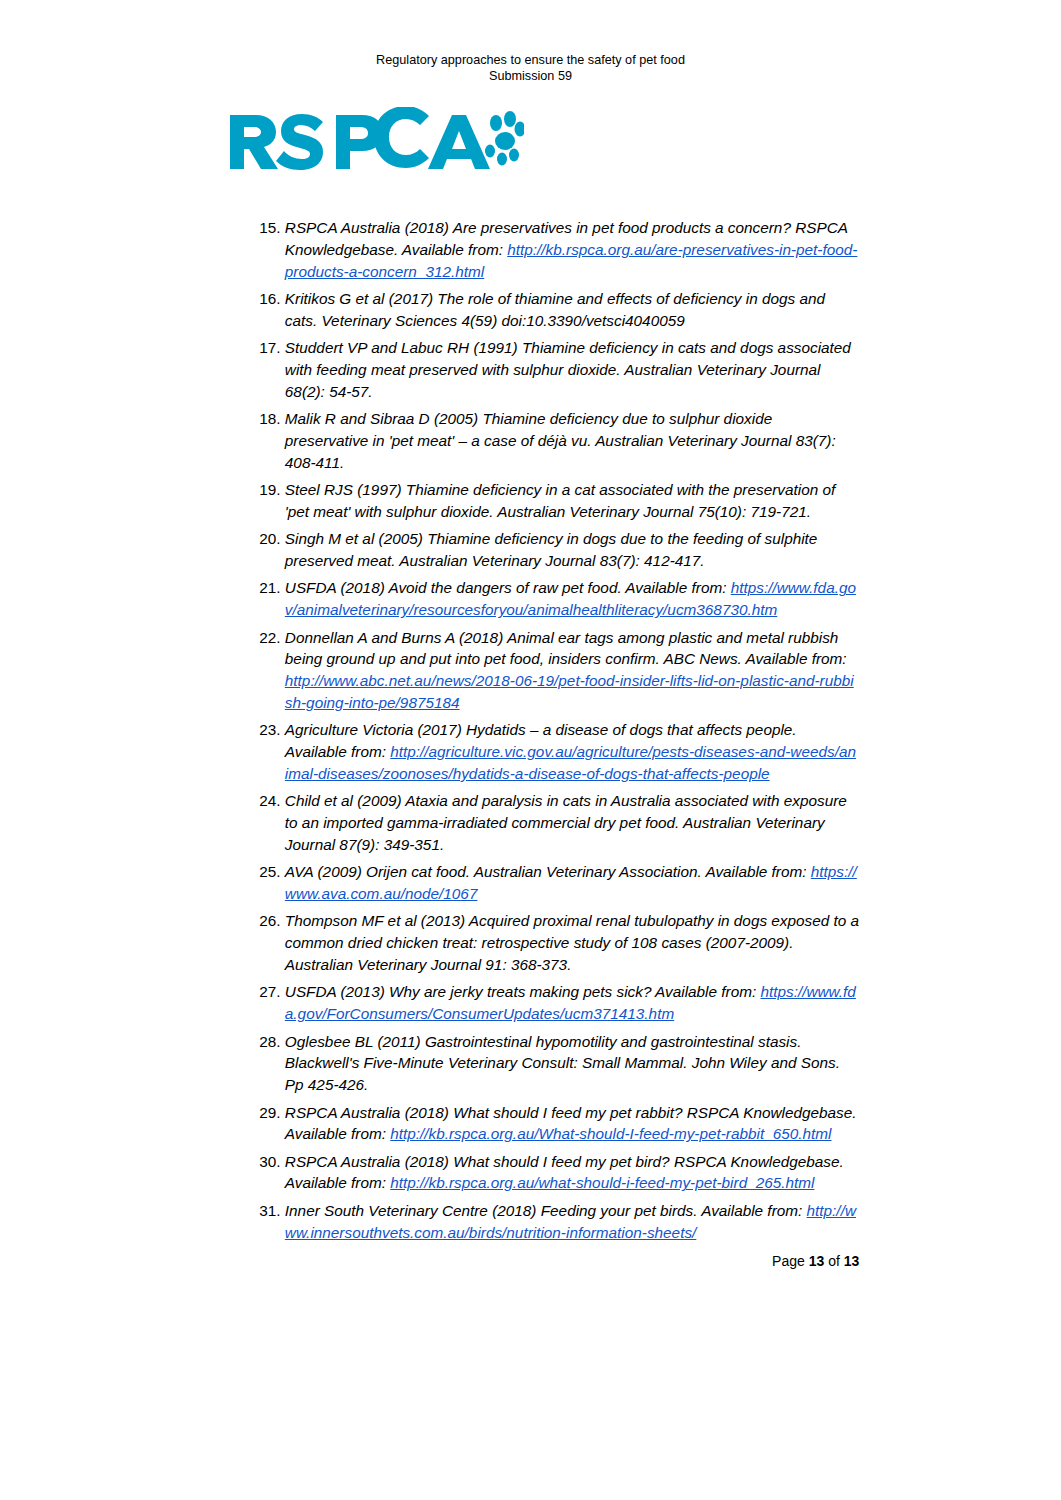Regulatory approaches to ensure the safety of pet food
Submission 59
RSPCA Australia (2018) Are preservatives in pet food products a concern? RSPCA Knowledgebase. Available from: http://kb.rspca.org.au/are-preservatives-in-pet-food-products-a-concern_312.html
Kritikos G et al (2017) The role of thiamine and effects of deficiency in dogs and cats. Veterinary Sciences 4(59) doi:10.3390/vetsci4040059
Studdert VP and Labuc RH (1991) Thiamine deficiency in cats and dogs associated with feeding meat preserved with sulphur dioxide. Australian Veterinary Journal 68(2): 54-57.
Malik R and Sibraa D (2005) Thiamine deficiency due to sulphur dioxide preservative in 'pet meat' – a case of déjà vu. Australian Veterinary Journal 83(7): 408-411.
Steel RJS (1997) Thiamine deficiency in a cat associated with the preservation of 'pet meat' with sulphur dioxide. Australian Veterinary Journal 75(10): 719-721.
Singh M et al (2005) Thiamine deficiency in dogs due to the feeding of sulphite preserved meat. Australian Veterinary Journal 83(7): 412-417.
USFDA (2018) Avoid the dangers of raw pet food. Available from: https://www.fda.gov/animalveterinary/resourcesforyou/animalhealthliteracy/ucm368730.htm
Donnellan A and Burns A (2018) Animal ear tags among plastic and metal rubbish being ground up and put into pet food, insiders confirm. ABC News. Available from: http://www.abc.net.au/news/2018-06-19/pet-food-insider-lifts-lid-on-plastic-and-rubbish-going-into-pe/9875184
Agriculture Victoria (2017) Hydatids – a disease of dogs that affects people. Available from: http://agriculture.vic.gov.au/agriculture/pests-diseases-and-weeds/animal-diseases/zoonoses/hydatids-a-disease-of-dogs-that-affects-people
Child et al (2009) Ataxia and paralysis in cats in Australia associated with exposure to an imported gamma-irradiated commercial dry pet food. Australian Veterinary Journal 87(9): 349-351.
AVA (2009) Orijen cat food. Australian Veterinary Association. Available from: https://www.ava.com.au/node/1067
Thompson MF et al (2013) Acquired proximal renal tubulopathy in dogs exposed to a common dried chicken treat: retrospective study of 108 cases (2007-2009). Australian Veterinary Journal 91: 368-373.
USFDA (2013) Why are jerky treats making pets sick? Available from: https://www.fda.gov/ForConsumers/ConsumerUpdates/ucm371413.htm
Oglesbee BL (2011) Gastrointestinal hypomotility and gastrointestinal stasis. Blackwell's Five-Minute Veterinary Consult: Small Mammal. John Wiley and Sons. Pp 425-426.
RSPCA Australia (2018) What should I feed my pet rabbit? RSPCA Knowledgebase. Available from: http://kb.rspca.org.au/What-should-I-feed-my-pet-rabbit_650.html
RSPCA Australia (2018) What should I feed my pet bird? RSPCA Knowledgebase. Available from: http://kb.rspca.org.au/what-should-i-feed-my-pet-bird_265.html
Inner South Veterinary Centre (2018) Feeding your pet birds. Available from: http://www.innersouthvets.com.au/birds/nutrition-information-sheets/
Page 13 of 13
————
From the line containing "Inner South Veterinary" to the final line of the data, repeat each line exactly. Include both ends.

Inner South Veterinary Centre (2018) Feeding your pet birds. Available from: http://www.innersouthvets.com.au/birds/nutrition-information-sheets/
Page 13 of 13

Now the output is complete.